# REQUIREMENT 1
According to the guide on growing cucurbits, how far apart should squash be planted?
# REQUIREMENT 2
State whether each statement agrees with the guide on growing cucurbits, answering yes or no and quoting the words that decide it: (a) Zucchini should be planted about a metre apart. (b) Parthenocarpic zucchini bear both male and female flowers. (c) Cucurbits should be placed in a shaded spot.
# REQUIREMENT 3
Continue the guide on growing cucurbits from its final point on zucchini.

# SOURCE PASSAGE
⁂

How to grow pumpkins, zucchini and cucumbers

Growing cucurbits
  • Cucurbits are the family that includes pumpkins (also known as squash), zucchinis, cucumbers and melons.
  • Cucurbits thrive in warm conditions and in early summer you can start planting them out.
  • Choose an open space with good air movement which gets all day sun.
  • Add compost to soil before planting to increase nutritive value and improve structure. Then dig a hole, add an animal manure (chicken poo or sheep pellets), fork or spade it through, then pop the plant in and cover over.
  • Give each plant a handful of Natures Organic Fertiliser and add more animal manure around the plants. Cucurbits are gross feeders.
  • Rob has planted Kabocha which is a Japanese squash with an exceptionally sweet flavour, rather like a cross between a sweet potato and squash. They don’t keep long though which is why he plants butternuts in another bed. Butternuts keep well all winter long.
  • Plant squash 50-70 cms apart. Squash trail extensively, so we recommend popping a bamboo stick in around the centre of the plant, so once they start to trail you’ll be able to find the roots when watering.
  • If you’re confused between pumpkin and squash, generally speaking ‘pumpkin’ is the culinary term and ‘squash’ is the botanical term for exactly the same vegetable.
  • There are a huge number of zucchini varieties ranging from dark green through to striped and yellow as well as scallopini (zucchini shaped like a flying saucer).
  • Zucchini can be parthenocarpic – female flowers only, or open-pollinated – male and female flowers.
  • If you want to stuff the flowers of zucchini when cooking, the open-pollinated varieties like Cocozelle are best.
  • Rob plants zucchini Parthenon which is parthenocarpic. This is because, at this time of the year, there may not be enough bees around to pollinate plants, so it’s safer to plant self-fertile varieties. In a month or so, when the temperatures are more stable, he’ll plant the open-pollinated varieties.
  • Plant zucchini about a metre apart, near the edge of a bed. One plant will feed 4 people. You can always plant another one about 6 weeks later to ensure a longer harvest.

⁂

Data records:
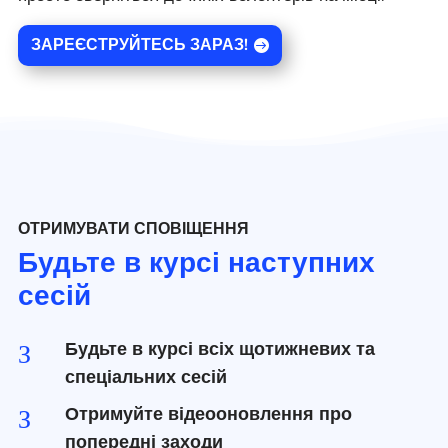
ЗАРЕЄСТРУЙТЕСЬ ЗАРАЗ!
ОТРИМУВАТИ СПОВІЩЕННЯ
Будьте в курсі наступних
сесій
Будьте в курсі всіх щотижневих та
З
спеціальних сесій
Отримуйте відеооновлення про
З
попередні заходи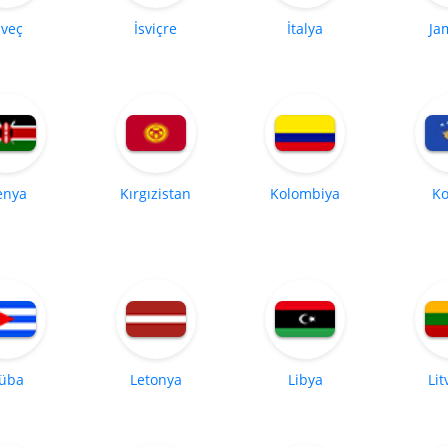
sveç
İsviçre
İtalya
Ja
enya
Kırgızistan
Kolombiya
Ko
üba
Letonya
Libya
Li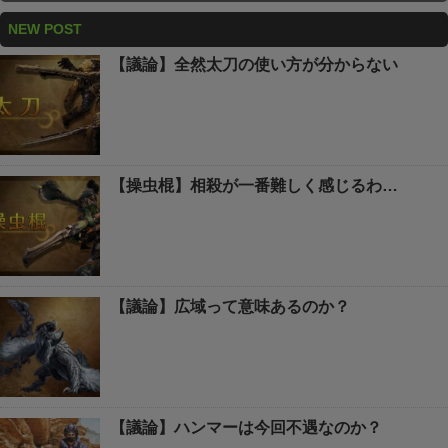
NEW POST
【議論】全然太刀の使い方が分からない
【操虫棍】相殺が一番難しく感じるわ…
【議論】広域って意味あるのか？
【議論】ハンマーは今回不遇なのか？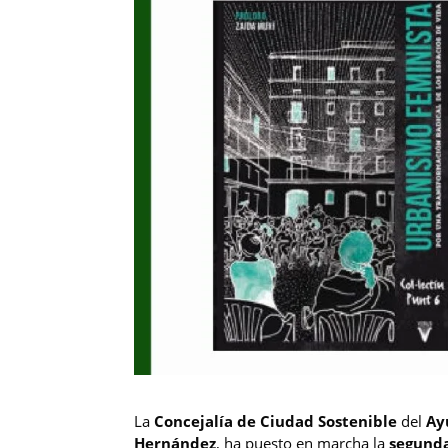
La
Concejalía de Ciudad Sostenible
del
Ay
Hernández
, ha puesto en marcha la
segunda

⁂

# RESULT 1
50-70 cm apart.

# RESULT 2
(a) Yes: "Plant zucchini about a metre apart"
(b) No: "Zucchini can be parthenocarpic – female flowers only"
(c) No: "Choose an open space with good air movement which gets all day sun."

# RESULT 3
  • Cucumbers grow similarly to zucchini and pumpkins, but are more dependent on a constant supply of water. In time we’ll mulch this bed to create even moisture content in the soil, but we’re leaving it until the soil warms up more. If cucumbers get stressed with lack of water and nutrients, they will be bitter. If your fruit is bitter, just cut off the first 5cms from the stalk as that’s where most of the bitterness is stored.
  • Rob plants three varieties of cucumber – Apple (has lovely flavour), Telegraph (only grows straight if you grow it on a trellis) and Lebanese (the easiest to grow). Plant about 80-90 cms apart.
  • Pick Lebanese cucumbers almost every day. If you let them grow too big, the plant thinks it’s time to reproduce and it sets seed and stops producing.
  • Put sticks near cucumber plants as for squash. We don’t bother putting sticks near the zucchinis because they grow more bush-like and it’s easier to see the centre of the plant.
  • Cucurbits are very easy to grow as long as you feed and water them well.
  • Powdery mildew is a problem in humid climates. If your plants do succumb to powdery mildew OR as a preventative measure here are three ways to treat the disease (use a watering can to apply):
    – Dilute milk 10 parts to 1
    – Mix 1 teaspoon of baking soda to every 1 litre of water
    – Dilute Flowers of Sulphur in water (as per instructions on the packet)
  • A dose of liquid seaweed also helps prevent powdery mildew as it alkalises the leaves of the plants.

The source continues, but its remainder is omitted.